What you will do: In the listing that follows, count each line containing the string "inputs" and report only the count.

§

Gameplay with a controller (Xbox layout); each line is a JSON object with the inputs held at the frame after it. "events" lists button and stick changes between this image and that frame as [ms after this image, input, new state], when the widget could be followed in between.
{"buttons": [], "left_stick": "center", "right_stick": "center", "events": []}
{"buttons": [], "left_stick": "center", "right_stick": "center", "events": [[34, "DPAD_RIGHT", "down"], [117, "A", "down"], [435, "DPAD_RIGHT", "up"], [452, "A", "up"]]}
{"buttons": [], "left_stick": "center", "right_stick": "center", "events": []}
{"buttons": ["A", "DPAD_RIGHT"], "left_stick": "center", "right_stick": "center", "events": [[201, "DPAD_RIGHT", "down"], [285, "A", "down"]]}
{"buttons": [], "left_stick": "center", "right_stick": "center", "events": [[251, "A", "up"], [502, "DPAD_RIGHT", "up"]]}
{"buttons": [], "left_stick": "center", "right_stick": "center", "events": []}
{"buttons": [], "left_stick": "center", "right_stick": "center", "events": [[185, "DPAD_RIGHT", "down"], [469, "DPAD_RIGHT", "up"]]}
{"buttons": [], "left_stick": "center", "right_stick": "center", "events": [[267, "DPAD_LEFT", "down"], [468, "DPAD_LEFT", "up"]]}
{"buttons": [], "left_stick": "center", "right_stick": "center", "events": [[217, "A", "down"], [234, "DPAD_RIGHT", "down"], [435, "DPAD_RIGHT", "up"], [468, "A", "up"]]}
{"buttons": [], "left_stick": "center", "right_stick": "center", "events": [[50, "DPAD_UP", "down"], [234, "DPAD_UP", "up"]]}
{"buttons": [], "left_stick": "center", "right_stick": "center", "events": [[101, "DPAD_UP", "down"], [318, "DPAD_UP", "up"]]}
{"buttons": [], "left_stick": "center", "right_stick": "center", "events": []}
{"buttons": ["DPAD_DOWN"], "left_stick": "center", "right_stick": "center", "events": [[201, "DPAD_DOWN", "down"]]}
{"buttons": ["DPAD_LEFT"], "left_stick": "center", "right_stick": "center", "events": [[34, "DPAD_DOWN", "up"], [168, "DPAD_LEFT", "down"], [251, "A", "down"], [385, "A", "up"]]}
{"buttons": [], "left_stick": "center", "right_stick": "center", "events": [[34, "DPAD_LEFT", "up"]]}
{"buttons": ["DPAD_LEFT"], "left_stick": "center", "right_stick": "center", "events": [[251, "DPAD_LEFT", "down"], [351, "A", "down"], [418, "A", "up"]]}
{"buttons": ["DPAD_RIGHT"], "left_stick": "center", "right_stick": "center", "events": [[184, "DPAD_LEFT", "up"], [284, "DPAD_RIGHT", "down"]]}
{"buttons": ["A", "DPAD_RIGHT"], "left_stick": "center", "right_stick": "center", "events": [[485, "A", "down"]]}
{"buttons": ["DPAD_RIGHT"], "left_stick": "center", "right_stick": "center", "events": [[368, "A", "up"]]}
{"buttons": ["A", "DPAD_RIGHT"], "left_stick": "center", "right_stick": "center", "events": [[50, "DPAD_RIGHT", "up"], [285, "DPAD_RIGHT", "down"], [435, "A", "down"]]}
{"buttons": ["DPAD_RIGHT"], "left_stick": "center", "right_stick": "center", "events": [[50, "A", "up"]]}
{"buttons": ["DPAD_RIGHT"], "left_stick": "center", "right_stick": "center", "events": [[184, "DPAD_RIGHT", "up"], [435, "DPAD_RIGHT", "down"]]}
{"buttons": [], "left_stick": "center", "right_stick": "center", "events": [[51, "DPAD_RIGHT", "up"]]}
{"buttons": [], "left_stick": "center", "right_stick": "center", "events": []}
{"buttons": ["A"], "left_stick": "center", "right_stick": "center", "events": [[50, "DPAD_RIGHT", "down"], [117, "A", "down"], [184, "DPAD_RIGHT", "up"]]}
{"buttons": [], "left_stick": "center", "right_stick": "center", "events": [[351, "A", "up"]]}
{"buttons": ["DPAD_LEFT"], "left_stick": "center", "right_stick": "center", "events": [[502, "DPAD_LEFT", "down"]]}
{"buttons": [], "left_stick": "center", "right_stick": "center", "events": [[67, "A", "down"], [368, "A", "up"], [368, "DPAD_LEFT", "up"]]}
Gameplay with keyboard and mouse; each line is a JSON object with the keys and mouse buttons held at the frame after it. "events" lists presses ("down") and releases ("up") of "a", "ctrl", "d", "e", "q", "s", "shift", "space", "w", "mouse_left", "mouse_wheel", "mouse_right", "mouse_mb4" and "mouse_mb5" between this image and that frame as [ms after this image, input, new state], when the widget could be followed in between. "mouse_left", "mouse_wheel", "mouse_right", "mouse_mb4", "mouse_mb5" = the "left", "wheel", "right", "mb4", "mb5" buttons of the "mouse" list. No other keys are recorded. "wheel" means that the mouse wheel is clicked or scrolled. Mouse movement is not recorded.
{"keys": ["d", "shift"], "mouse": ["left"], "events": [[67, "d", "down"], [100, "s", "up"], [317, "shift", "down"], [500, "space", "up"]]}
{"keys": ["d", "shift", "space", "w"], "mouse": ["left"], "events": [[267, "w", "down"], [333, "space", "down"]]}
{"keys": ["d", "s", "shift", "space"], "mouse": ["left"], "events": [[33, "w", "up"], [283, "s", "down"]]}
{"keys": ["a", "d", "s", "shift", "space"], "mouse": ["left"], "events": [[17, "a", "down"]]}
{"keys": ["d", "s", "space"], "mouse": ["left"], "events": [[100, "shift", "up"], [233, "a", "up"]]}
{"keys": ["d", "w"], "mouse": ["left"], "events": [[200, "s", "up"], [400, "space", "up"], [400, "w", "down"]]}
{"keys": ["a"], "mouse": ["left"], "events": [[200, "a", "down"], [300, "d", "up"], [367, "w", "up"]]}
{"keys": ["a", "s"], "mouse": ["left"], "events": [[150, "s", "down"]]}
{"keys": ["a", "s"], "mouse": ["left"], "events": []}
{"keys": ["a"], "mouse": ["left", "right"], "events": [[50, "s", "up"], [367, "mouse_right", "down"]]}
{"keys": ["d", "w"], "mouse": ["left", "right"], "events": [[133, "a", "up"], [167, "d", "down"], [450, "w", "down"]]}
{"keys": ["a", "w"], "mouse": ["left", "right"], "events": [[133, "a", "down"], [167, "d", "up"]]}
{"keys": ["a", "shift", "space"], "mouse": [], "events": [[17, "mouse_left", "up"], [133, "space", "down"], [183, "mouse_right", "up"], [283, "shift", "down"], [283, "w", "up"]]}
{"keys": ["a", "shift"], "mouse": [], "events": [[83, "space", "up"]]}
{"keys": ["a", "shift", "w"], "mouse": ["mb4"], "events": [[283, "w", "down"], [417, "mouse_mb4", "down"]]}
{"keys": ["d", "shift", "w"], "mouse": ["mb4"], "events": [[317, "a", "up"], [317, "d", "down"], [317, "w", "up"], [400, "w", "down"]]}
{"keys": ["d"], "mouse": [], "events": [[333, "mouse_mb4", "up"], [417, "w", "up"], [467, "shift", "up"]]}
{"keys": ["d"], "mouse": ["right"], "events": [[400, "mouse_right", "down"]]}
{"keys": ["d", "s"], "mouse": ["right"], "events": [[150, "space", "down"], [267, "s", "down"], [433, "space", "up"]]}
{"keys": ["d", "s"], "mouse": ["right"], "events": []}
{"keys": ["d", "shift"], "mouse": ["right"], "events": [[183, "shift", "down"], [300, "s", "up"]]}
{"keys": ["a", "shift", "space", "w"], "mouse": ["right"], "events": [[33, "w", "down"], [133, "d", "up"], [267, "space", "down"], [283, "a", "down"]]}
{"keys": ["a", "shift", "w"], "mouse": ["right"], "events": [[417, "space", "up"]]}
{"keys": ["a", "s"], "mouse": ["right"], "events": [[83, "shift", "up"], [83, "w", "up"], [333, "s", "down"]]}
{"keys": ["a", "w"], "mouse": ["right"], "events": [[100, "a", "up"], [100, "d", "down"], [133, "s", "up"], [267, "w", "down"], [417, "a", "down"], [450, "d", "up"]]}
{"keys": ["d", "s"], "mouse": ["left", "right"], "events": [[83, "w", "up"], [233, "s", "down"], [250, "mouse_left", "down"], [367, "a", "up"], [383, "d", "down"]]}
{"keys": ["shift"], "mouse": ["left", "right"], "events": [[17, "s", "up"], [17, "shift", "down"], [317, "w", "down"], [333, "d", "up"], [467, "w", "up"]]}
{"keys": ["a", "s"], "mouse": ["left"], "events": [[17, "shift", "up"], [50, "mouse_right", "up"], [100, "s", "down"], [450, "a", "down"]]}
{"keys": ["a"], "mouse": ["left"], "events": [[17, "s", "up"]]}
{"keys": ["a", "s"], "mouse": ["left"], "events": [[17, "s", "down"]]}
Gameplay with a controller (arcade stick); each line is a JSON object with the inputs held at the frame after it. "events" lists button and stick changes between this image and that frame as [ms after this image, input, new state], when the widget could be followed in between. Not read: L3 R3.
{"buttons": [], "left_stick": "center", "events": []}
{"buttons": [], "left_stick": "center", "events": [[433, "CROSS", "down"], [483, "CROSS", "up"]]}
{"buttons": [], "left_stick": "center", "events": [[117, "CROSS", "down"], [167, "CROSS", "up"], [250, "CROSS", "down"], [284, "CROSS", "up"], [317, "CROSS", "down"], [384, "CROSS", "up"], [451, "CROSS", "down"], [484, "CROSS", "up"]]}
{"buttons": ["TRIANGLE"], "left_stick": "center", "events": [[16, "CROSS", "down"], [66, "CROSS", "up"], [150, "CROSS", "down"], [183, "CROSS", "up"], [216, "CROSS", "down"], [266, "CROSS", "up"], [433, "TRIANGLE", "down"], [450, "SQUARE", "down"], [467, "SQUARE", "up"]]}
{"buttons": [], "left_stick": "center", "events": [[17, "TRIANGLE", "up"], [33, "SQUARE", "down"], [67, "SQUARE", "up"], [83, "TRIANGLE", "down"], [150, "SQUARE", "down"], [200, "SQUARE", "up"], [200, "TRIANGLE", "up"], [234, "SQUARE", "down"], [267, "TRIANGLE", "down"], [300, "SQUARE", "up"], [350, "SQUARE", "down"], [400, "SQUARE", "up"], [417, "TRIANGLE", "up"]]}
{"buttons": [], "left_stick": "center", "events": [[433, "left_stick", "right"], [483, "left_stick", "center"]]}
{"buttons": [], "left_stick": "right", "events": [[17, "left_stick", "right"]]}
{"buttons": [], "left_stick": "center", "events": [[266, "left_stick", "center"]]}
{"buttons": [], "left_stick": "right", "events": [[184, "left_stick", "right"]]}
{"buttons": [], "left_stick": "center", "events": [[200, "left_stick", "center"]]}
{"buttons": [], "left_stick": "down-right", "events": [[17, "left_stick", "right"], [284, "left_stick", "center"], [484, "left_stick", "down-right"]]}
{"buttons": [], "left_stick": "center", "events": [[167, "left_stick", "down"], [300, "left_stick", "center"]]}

§

Exercise result: 2